» **Exercise goal**
Say the number of lines holding the word "class" in the data, and leave out everything else.

-- -- --

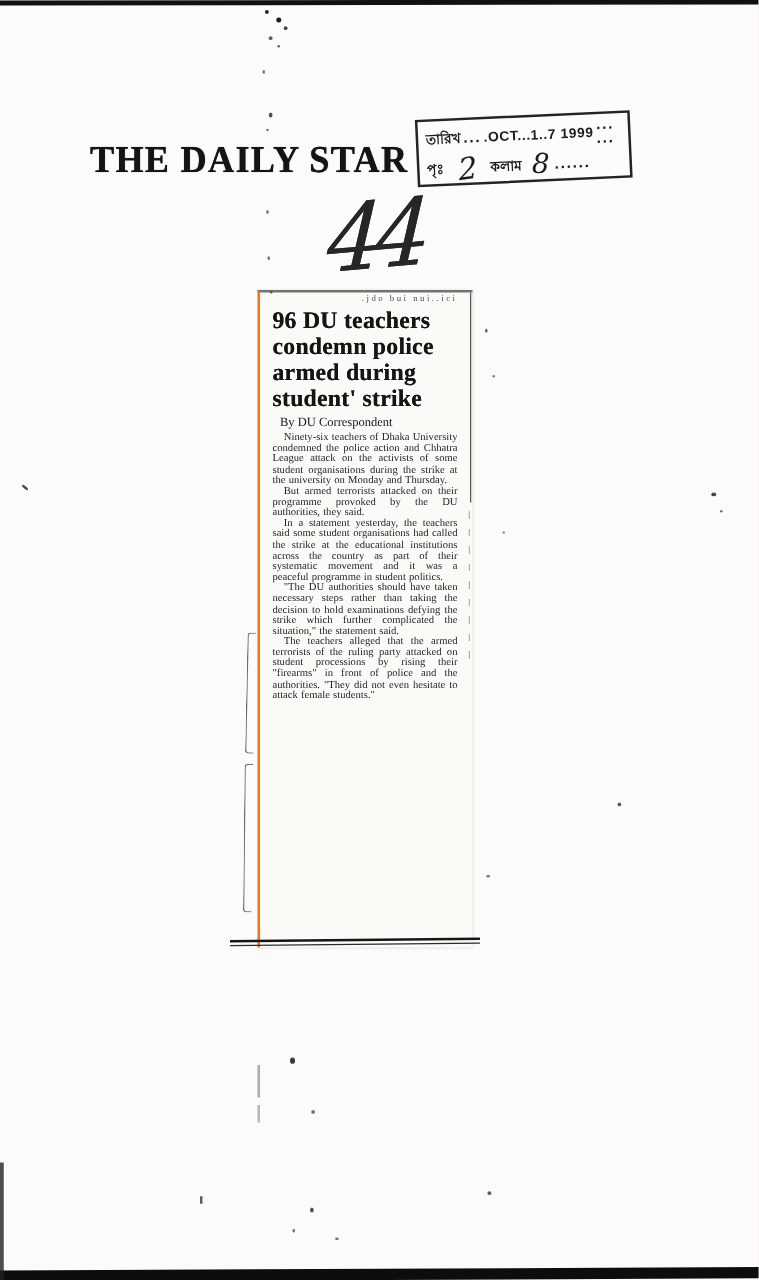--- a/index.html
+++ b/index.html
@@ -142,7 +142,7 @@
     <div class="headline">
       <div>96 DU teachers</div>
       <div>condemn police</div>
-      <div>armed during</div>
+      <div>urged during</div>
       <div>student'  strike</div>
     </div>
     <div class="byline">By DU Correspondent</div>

-- -- --

» **Reply**
2